======== Text block ========

So, I got a call today from Josh at SS. HRP saying that he's taking a job as a social worker at a school. Which I understand totally since he's got a family too support.
But it just makes me so sad to see the beautiful SS. HRP breaking apart. The SS.HRP made me who I am. It help me find the truth that I wanted so badly to find outside of my own little world, helped me to find a path that I truly believe in. Helped me to find peace with my bleeding heart within this world that I live in. Josh has been my mentor and hero for the last year and I will deeply and greatly miss seeing his passion in his role at the SS. HRP. I will miss the passion and pure beauty that we the team of the SS. HRP created. And the incredible and amazingly positive work we did. I love it so much, it makes my heart and my soul feel so pure and amazing, everytime I go in to work with them and I'm going to miss all of it so much.
I haven't called him back yet because I was worried I might start crying. I probably will when his going away party comes. I will get the full story later

As I volunteered tonight with feed my starving children I found myself annoyed. Here were all these groups of people gathered around to save the poor in a country thousands of miles away, yet how many of people actually give a shit about the poor in our own country? How many people have taken the time to understand outside America's poverty outside of their own points of view? I kept thinking how much work we could get done, how amazing it would be if the SS. HRP could get the kind of dedication and numbers that the large group of people tonight gave.

========

■ **Problems to work on**
A. Rewrite the journal entry about the SS. HRP, beginning at the words "As I volunteered" and stopping after "people tonight gave.", with "annoyed" replaced by "frustrated".
B. In the journal entry about the SS. HRP, what job is Josh leaving to take?
C. Carry the journal entry about the SS. HRP further, starting after its last sentence.

======== Information given ========

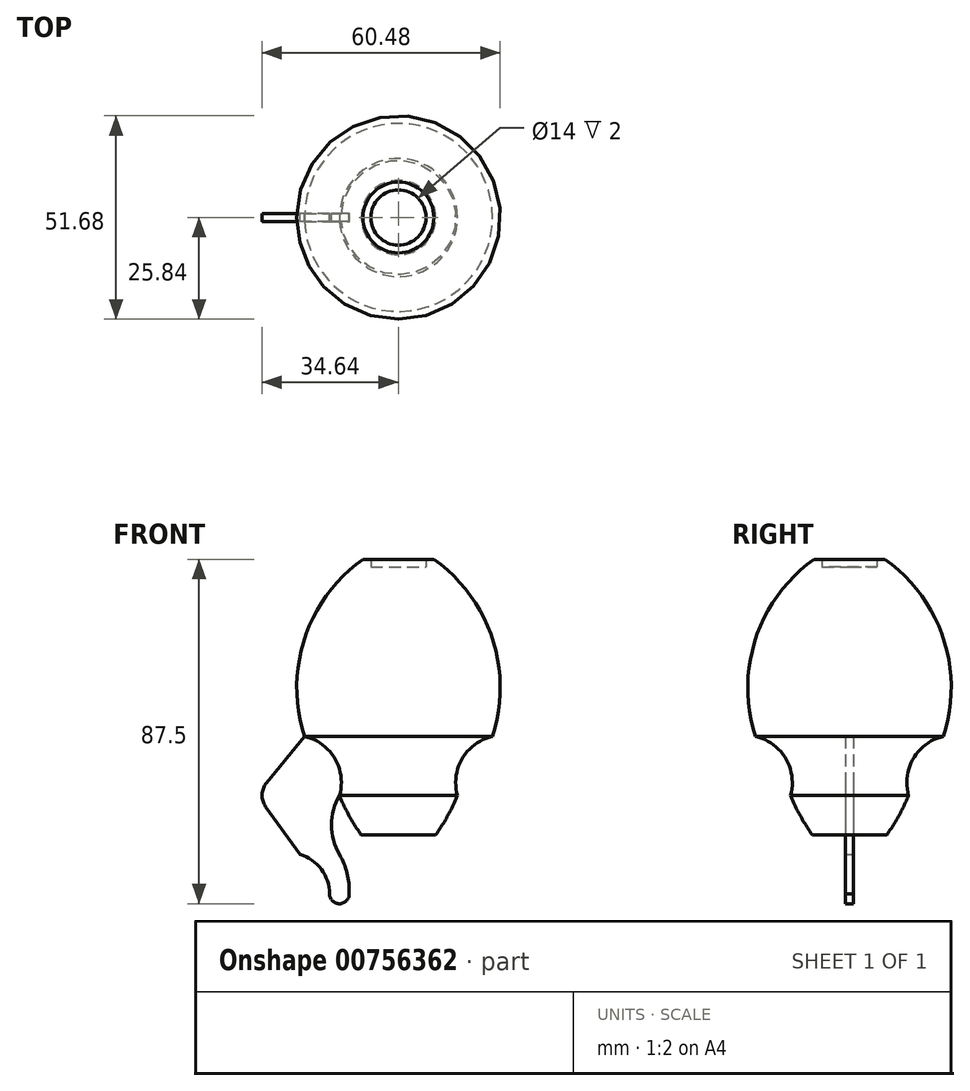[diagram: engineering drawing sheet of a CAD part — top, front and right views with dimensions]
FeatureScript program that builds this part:
annotation { "Feature Type Name" : "Feature", "Feature Type Description" : "" }
export const myFeature = defineFeature(function(context is Context, id is Id, definition is map)
    precondition{}
    {
        {
            var Q0;
            Q0=qCreatedBy(makeId("Front.planeOp"),FACE);
            var sketch = newSketch(context, id + "F0", { "sketchPlane" : qUnion([Q0])});
            skLineSegment(sketch, "E0", {"start": v(0, 0) * mm, "end": v(0, 80) * mm});
            skLineSegment(sketch, "E1", {"start": v(0, 35) * mm, "end": v(23.88, 35) * mm});
            skLineSegment(sketch, "E2", {"start": v(0, 80) * mm, "end": v(9, 80) * mm});
            skLineSegment(sketch, "E3", {"start": v(0, 20) * mm, "end": v(15, 20) * mm});
            skArc(sketch, "E4", {"start": v(23.88, 35) * mm, "mid": v(23.82, 59.94) * mm, "end": v(9, 80) * mm});
            skArc(sketch, "E5", {"start": v(23.88, 35) * mm, "mid": v(16.21, 29.41) * mm, "end": v(15, 20) * mm});
            skArc(sketch, "E6", {"start": v(0, 0) * mm, "mid": v(8.77, 9.05) * mm, "end": v(15, 20) * mm});
            skLineSegment(sketch, "E7", {"start": v(7, 80) * mm, "end": v(7, 78) * mm});
            skLineSegment(sketch, "E8", {"start": v(7, 78) * mm, "end": v(0, 78) * mm});
            skSolve(sketch);
        }
        {
            var Q0;
            {var subQ2=sQuery(id+"F0.wireOp",EDGE,"E3");Q0=makeQuery(id+"F0.imprint","IMPRINT",FACE,{"disambiguationData":[TD([[makeQuery(id+"F0.imprint","IMPRINT",EDGE,{"derivedFrom":subQ2}),-1.0]])]});}
            var Q1;
            {var subQ0=sQuery(id+"F0.wireOp",EDGE,"E1");Q1=makeQuery(id+"F0.imprint","IMPRINT",FACE,{"disambiguationData":[TD([[makeQuery(id+"F0.imprint","IMPRINT",EDGE,{"derivedFrom":subQ0}),-1.0]])]});}
            var Q2;
            {var subQ3=sQuery(id+"F0.wireOp",EDGE,"E1");Q2=makeQuery(id+"F0.imprint","IMPRINT",FACE,{"disambiguationData":[TD([[makeQuery(id+"F0.imprint","IMPRINT",EDGE,{"derivedFrom":subQ3}),1.0]])]});}
            var Q3;
            Q3=sQuery(id+"F0.wireOp",EDGE,"E0");
            revolve(context, id + "F1", {"surfaceOperationType" : NewSurfaceOperationType.NEW, "entities" : qUnion([Q0, Q1, Q2]), "axis" : qUnion([Q3]), "revolveType" : RevolveType.FULL});
        }
        {
            var Q0;
            Q0=qCreatedBy(makeId("Front.planeOp"),FACE);
            var sketch = newSketch(context, id + "F2", { "sketchPlane" : qUnion([Q0])});
            skArc(sketch, "E9", {"start": v(-15, 20) * mm, "mid": v(-16.21, 29.41) * mm, "end": v(-23.88, 35) * mm});
            skLineSegment(sketch, "E10.0", {"start": v(23.88, 35) * mm, "end": v(-23.88, 35) * mm});
            skLineSegment(sketch, "E11.0", {"start": v(15, 20) * mm, "end": v(-15, 20) * mm});
            skLineSegment(sketch, "E12", {"start": v(-23.88, 35) * mm, "end": v(-15, 20) * mm});
            skLineSegment(sketch, "E13", {"start": v(-23.88, 35) * mm, "end": v(0, 35) * mm});
            skLineSegment(sketch, "E14", {"start": v(0, 35) * mm, "end": v(0, 20) * mm});
            skLineSegment(sketch, "E15", {"start": v(0, 20) * mm, "end": v(-15, 20) * mm});
            skSolve(sketch);
        }
        {
            var Q0;
            Q0 = qSketchRegion(id + "F2", true);
            extrude(context, id + "F3", {"entities" : qUnion([Q0]), "operationType" : NewBodyOperationType.ADD, "endBound" : BoundingType.SYMMETRIC, "depth" : 2 * mm, "offsetDistance" : 25 * mm});
        }
        {
            var Q0;
            Q0=qCreatedBy(makeId("Front.planeOp"),FACE);
            var sketch = newSketch(context, id + "F4", { "sketchPlane" : qUnion([Q0])});
            skLineSegment(sketch, "E16", {"start": v(0, 0) * mm, "end": v(0, -5) * mm});
            skLineSegment(sketch, "E17", {"start": v(0, -5) * mm, "end": v(-15, -5) * mm});
            skLineSegment(sketch, "E18", {"start": v(-15, -5) * mm, "end": v(-15, 5) * mm});
            skLineSegment(sketch, "E19", {"start": v(-15, 5) * mm, "end": v(-25, 5) * mm});
            skArc(sketch, "E20", {"start": v(-17.5, -5) * mm, "mid": v(-15, -7.5) * mm, "end": v(-12.5, -5) * mm});
            skLineSegment(sketch, "E21", {"start": v(-15, -5) * mm, "end": v(-17.5, -5) * mm});
            skFitSpline(sketch, "E22.0", {"points": [v(-23.86, 35) * mm, v(-23.46, 34.91) * mm, v(-22.67, 34.69) * mm, v(-21.54, 34.24) * mm, v(-20.46, 33.68) * mm, v(-19.6, 33.13) * mm, v(-18.96, 32.63) * mm, v(-18.34, 32.1) * mm, v(-17.62, 31.39) * mm, v(-16.85, 30.45) * mm, v(-16.16, 29.42) * mm, v(-15.6, 28.35) * mm, v(-15.22, 27.4) * mm, v(-14.97, 26.63) * mm, v(-14.76, 25.84) * mm, v(-14.62, 25.04) * mm, v(-14.53, 24.22) * mm, v(-14.5, 23.4) * mm, v(-14.53, 21.98) * mm, v(-14.74, 20.79) * mm, v(-14.97, 20) * mm]});
            skArc(sketch, "E23", {"start": v(-14.97, 20) * mm, "mid": v(-17, 12.5) * mm, "end": v(-15, 5) * mm});
            skArc(sketch, "E24", {"start": v(-12.5, -5) * mm, "mid": v(-13.05, 0.17) * mm, "end": v(-15, 5) * mm});
            skArc(sketch, "E25", {"start": v(-17.5, -5) * mm, "mid": v(-19.58, 1.25) * mm, "end": v(-25, 5) * mm});
            skLineSegment(sketch, "E26", {"start": v(-23.86, 35) * mm, "end": v(-33.5, 23.24) * mm});
            skLineSegment(sketch, "E27", {"start": v(-33.7, 17.16) * mm, "end": v(-25, 5) * mm});
            skPoint(sketch, "E28.visualSharp", {"position": v(-35.94, 20.27) * mm});
            skArc(sketch, "E28.filletArc", {"start": v(-33.5, 23.24) * mm, "mid": v(-34.64, 20.23) * mm, "end": v(-33.7, 17.16) * mm});
            skSolve(sketch);
        }
        {
            var Q0;
            Q0 = qSketchRegion(id + "F4", true);
            extrude(context, id + "F5", {"entities" : qUnion([Q0]), "operationType" : NewBodyOperationType.ADD, "endBound" : BoundingType.SYMMETRIC, "depth" : 2 * mm, "offsetDistance" : 25 * mm});
        }
        {
            var Q0;
            Q0=qCreatedBy(makeId("Top.planeOp"),FACE);
            var sketch = newSketch(context, id + "F6", { "sketchPlane" : qUnion([Q0])});
            skCircle(sketch, "E29", {"center": v(0, 0) * mm, "radius": 10 * mm});
            skSolve(sketch);
        }
        {
            var Q0;
            Q0 = qSketchRegion(id + "F6", true);
            extrude(context, id + "F7", {"entities" : qUnion([Q0]), "operationType" : NewBodyOperationType.REMOVE, "endBound" : BoundingType.SYMMETRIC, "oppositeDirection" : true, "depth" : 20 * mm, "offsetDistance" : 25 * mm});
        }
    });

========

■ **Outputs in order**
A.
As I volunteered tonight with feed my starving children I found myself frustrated. Here were all these groups of people gathered around to save the poor in a country thousands of miles away, yet how many of people actually give a shit about the poor in our own country? How many people have taken the time to understand outside America's poverty outside of their own points of view? I kept thinking how much work we could get done, how amazing it would be if the SS. HRP could get the kind of dedication and numbers that the large group of people tonight gave.

B. A job as a social worker at a school.

C.
My negative feeling could also be impacted by being really annoyed with the uber christian lady who kept shouting "Jesus!" when she was done packing things. And it so annoying that the first thing she did was ask everyone in the group "are you christian, and what church do you go to?" Like she was singling out which people were "good" and which people were "bad". I should have told her that i worshipped satan.
Also, she yelled at me when i swore over dropping some rice. Really? It's a feed my starving children event so clearly, there are bigger issues out there than swearing and whether or not everyone goes to church.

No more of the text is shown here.